Graphics Processing Units (GPUs) have rapidly evolved to become high performance accelerators for data-parallel computing. Modern GPUs contain hundreds of processing units, capable of achieving up to 1 TFLOPS (trillion floating point operations per second) for single-precision (SP) arithmetic, and over 80 GFLOPS (billion floating point operations per second) for double-precision (DP) calculations. Recent high-performance computing HPC-optimized GPUs contain up to 4GB of on-board memory, and are capable of sustaining memory bandwidths exceeding 100GB/sec. The parallel hardware architecture and high performance of floating point arithmetic and memory operations on GPUs make them particularly well-suited to many of the same scientific and engineering workloads that occupy HPC clusters, leading to their incorporation as HPC accelerators.
GPUs have the potential to significantly reduce space, power and cooling demands, and reduce the number of operating system images that must be managed relative to traditional CPU-only clusters of similar aggregate computational capability. NVIDIA has begun producing commercially available Tesla GPU accelerators tailored for a GPU cluster. The Tesla GPUs for HPC are available either as standard add-on boards, or in high-density self-contained 1U rack mount cases containing four GPU devices with independent power and cooling, for attachment to rack-mounted HPC nodes that lack adequate internal space, power, or cooling for internal installation.
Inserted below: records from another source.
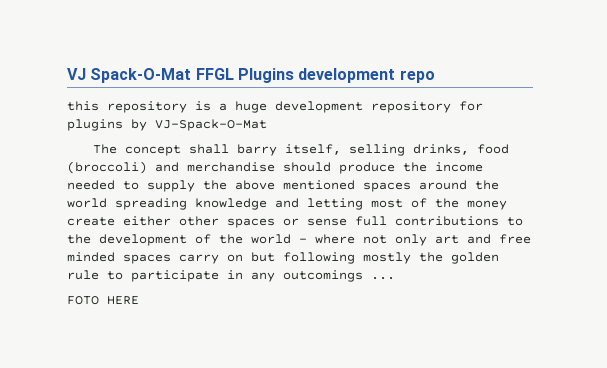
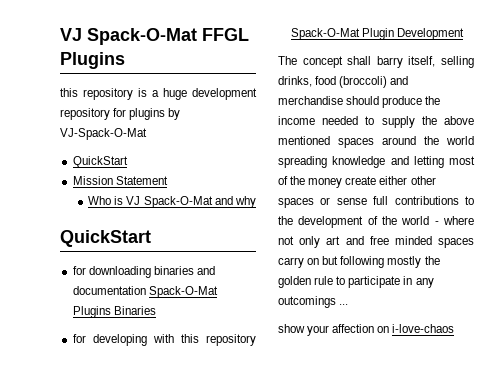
[298,68,435,83] development repo -> (125, 60) none
(267, 125) none -> [72,156,128,168] [72,176,168,185] [88,196,256,208] [60,230,151,247] [72,266,215,278] [72,286,218,298] [72,306,156,318] [72,334,256,346] [290,28,464,40] // QuickStart // Mission Statement // Who is VJ Spack-O-Mat and why // QuickStart // for downloading binaries and documentation Spack-O-Mat Plugins Binaries // for developing with this repository Spack-O-Mat Plugin Development
[67,296,139,305] FOTO HERE -> [278,324,455,336] show your affection on i-love-chaos

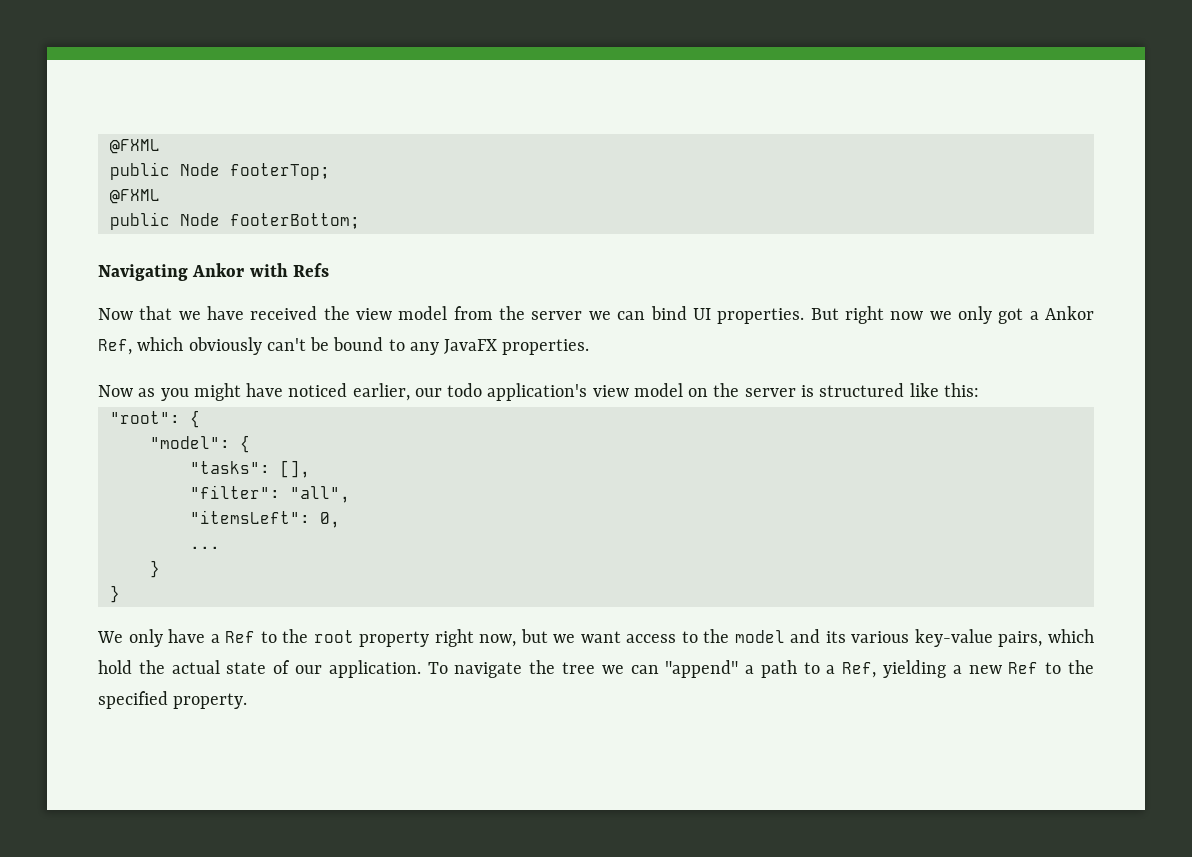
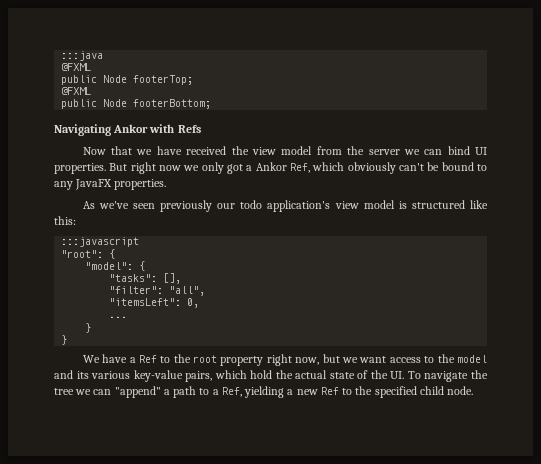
(109, 146) none -> [61,51,104,61] :::java //
[98,383,410,401] Now as you might have noticed earlier, -> [82,200,213,212] As we've seen previously
[688,383,796,397] on the server -> (395, 204) none
(979, 390) none -> [61,237,140,247] // :::javascript
[128,629,163,647] only -> (100, 359) none
[294,660,421,678] our application. -> [370,370,405,379] the UI.
[173,693,248,709] property. -> [419,386,474,395] child node.

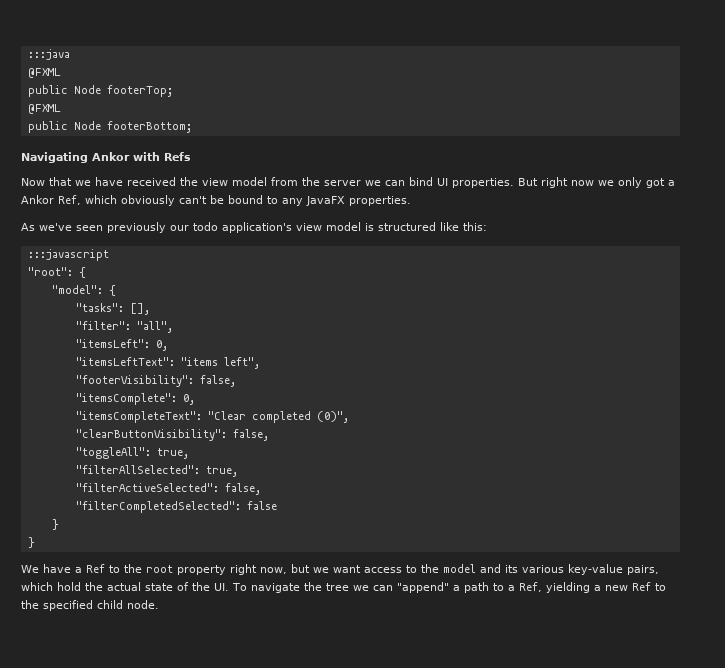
[109,316,128,318] ... -> [75,357,260,369] [75,375,236,387] [75,393,195,405] [75,411,349,423] [75,429,269,441] [75,447,189,459] [75,465,238,477] [75,483,261,495] [75,501,277,513] "itemsLeftText": "items left", // "footerVisibility": false, // "itemsComplete": 0, // "itemsCompleteText": "Clear completed (0)", // "clearButtonVisibility": false, // "toggleAll": true, // "filterAllSelected": true, // "filterActiveSelected": false, // "filterCompletedSelected": false

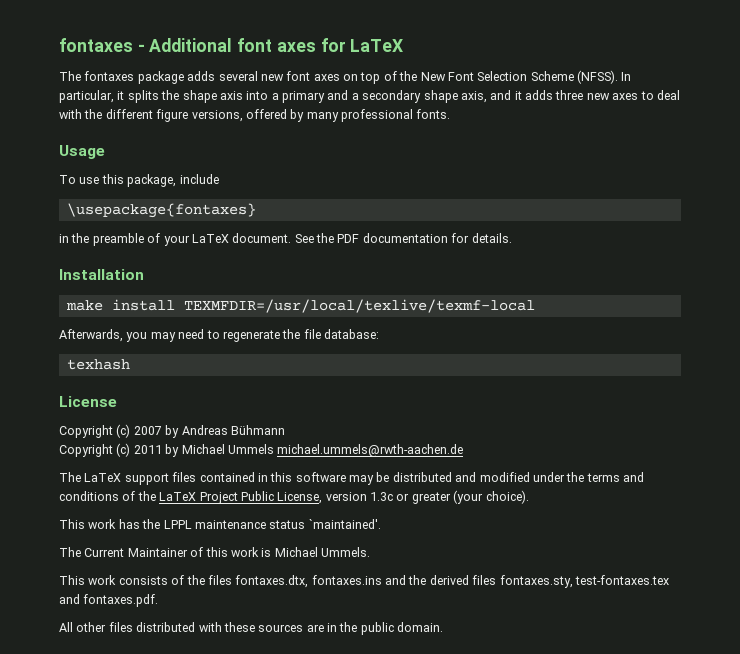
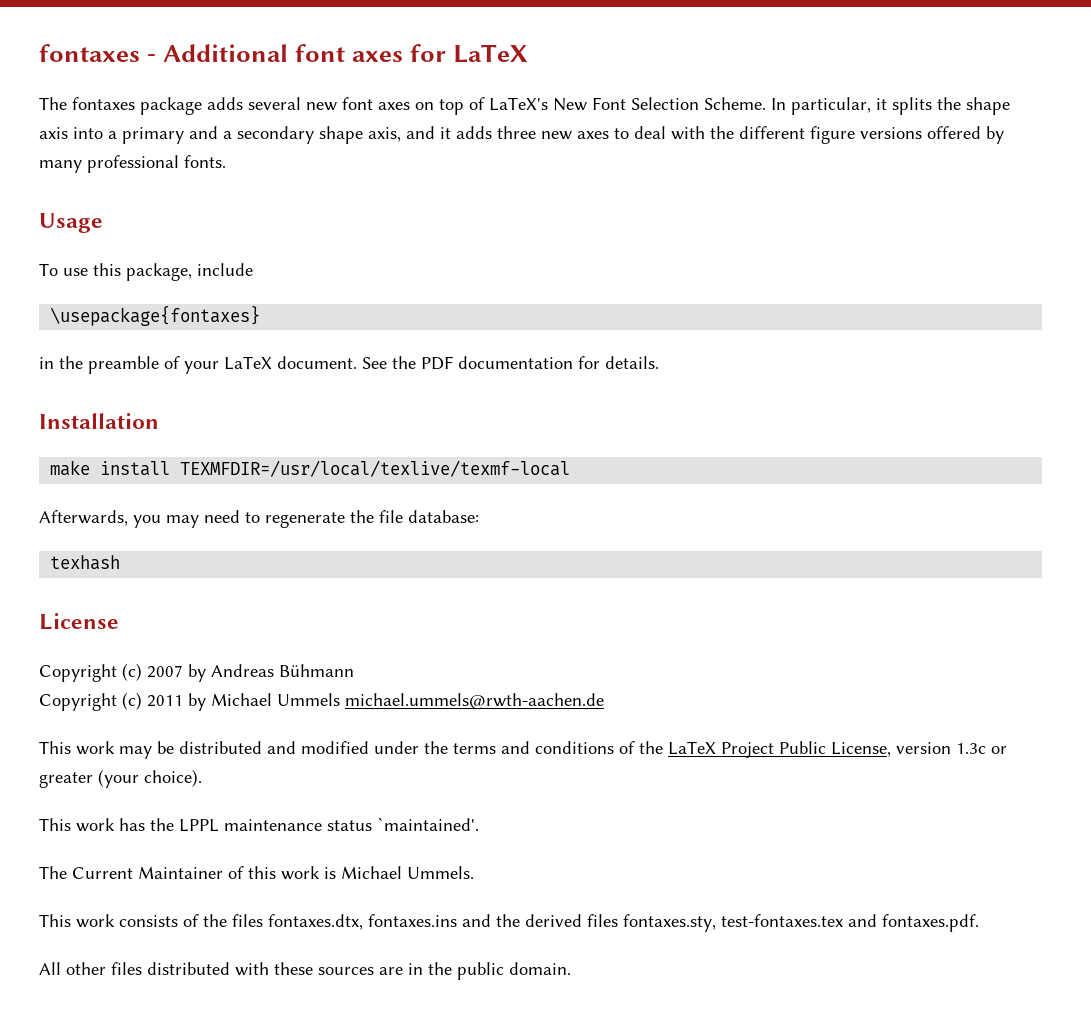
[399,71,418,81] the -> [489,97,548,111] LaTeX's
[530,70,618,84] Scheme (NFSS). -> [704,97,766,110] Scheme.
[191,110,243,122] versions, -> [860,127,922,139] versions
[59,472,346,485] The LaTeX support files contained in this software -> [39,741,115,755] This work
A dual GPU board that combines 24 GB of memory with blazing fast memory bandwidth and up to 2.91 Tflops double precision performance with NVIDIA GPU Boost, the Tesla K80 GPU is designed for the most demanding computational tasks. It’s ideal for single and double precision workloads that not only require leading compute performance but also demands high data throughput.
The Tesla P100 enables a new class of servers that can deliver the performance of hundreds of CPU server nodes. Based on the new NVIDIA Pascal GPU server architecture with five breakthrough technologies, the Tesla P100 delivers unmatched performance and efficiency to power the most computationally demanding applications.
There are three principal components used in a GPU cluster: host nodes, GPUs and interconnects. Since the expectation is for the GPUs to carry out a substantial portion of the calculations, host memory, PCIe bus and network interconnect performance characteristics need to be matched with the GPU performance to maintain a well-balanced system. In particular, high-end GPUs, such as the NVIDIA Tesla, require full-bandwidth PCIe Gen 2 x16 slots that do not degrade to x8 speeds when multiple GPUs are used. Also, Mellanox InfiniBand FDR or EDR interconnects are highly desirable to match the GPU-to-host bandwidth. Host memory also needs to at least match the amount of memory on the GPUs to enable their full utilization, and a one-to-one ratio of CPU cores to GPUs may be desirable from the software development perspective as it greatly simplifies the development of MPI-based applications.
Any accelerator technology by definition is an addition to the baseline processor. In modern HPC environments, the dominant baseline architecture is x86_64 servers. Virtually all HPC systems use the Linux operating system (OS) and associated tools as a foundation for HPC processing. Both the Linux OS and underlying x86_64 processors are highly integrated and are heavily used in other areas outside of HPC — particularly web servers.
Until recently, GPU accelerators were added via the PCIe bus. This arrangement provided a level of separation from the core OS/processor environment, and to the other GPUs in the server. With the introduction of P100s, the connection of one GPU to another GPU is much better, and the connection with the same SXM2 link to the CPUs are coming. However, GPUs will still have a separation which does not allow for the OS to manage processes that run on the accelerator as if they were running on the main system. Even though the accelerator processes are leveraged by the main processors, the host OS does not track memory usage, processor load, power usage or temperatures for the accelerators. In one sense the GPU is a separate computing domain with its own distinct memory and computing resources.